▸ **Work item**
Go over the listing below line by line, and return each one holding the string "output".

▸ **Dataset extract**

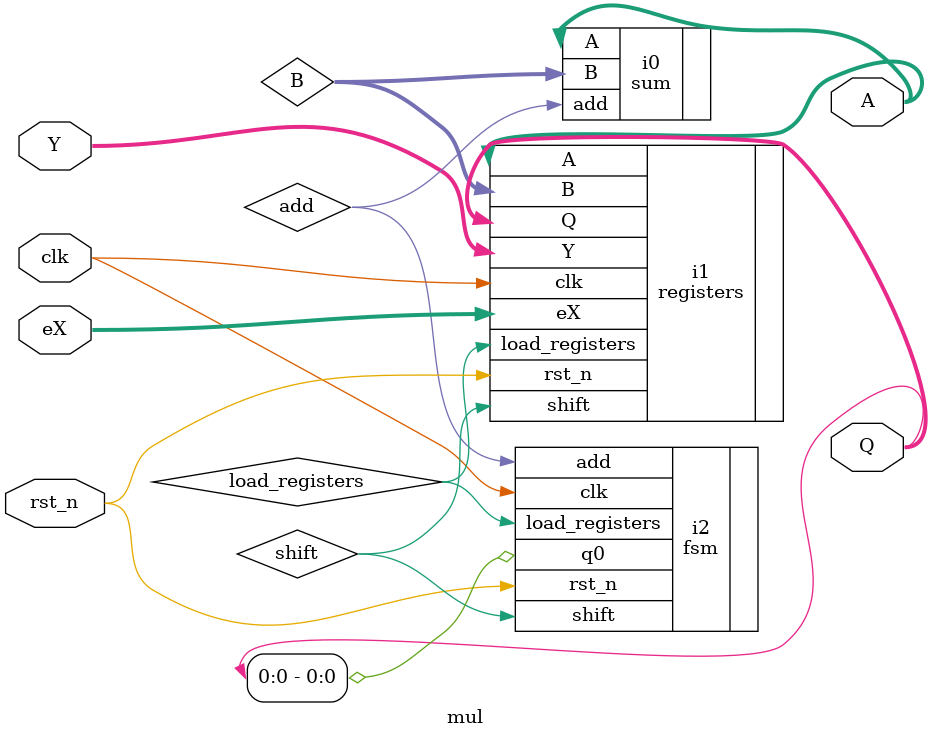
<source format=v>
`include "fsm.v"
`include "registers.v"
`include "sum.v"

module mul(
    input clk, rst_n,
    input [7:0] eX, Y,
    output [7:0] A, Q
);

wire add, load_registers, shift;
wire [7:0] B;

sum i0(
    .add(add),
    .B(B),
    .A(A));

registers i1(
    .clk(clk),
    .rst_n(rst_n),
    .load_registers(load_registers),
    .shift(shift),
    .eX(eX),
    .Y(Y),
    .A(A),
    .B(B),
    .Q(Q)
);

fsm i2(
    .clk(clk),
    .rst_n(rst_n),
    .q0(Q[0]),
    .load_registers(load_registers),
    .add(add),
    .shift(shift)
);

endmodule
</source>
--
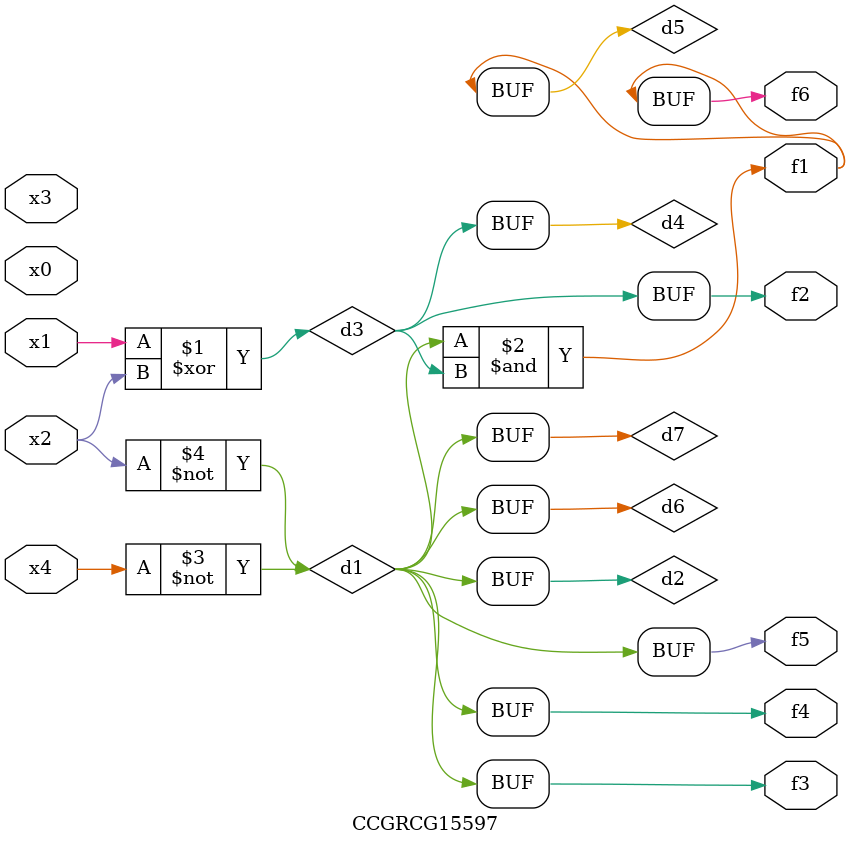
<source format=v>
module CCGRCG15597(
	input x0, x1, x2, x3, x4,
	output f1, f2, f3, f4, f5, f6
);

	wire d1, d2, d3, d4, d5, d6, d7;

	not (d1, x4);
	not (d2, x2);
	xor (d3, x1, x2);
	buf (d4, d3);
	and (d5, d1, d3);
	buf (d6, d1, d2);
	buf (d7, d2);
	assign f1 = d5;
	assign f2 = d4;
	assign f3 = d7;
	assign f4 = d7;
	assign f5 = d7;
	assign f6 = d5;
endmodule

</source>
--
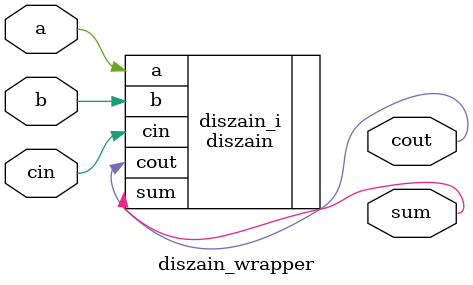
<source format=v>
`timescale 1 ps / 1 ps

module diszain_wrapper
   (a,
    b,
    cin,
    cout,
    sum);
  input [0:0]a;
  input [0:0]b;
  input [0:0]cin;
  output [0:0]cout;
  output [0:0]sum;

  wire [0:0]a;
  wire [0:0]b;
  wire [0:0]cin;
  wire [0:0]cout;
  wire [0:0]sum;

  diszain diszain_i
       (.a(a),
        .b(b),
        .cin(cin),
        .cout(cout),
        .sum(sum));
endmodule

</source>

▸ **Answer section**
    output [7:0] A, Q
	output f1, f2, f3, f4, f5, f6
  output [0:0]cout;
  output [0:0]sum;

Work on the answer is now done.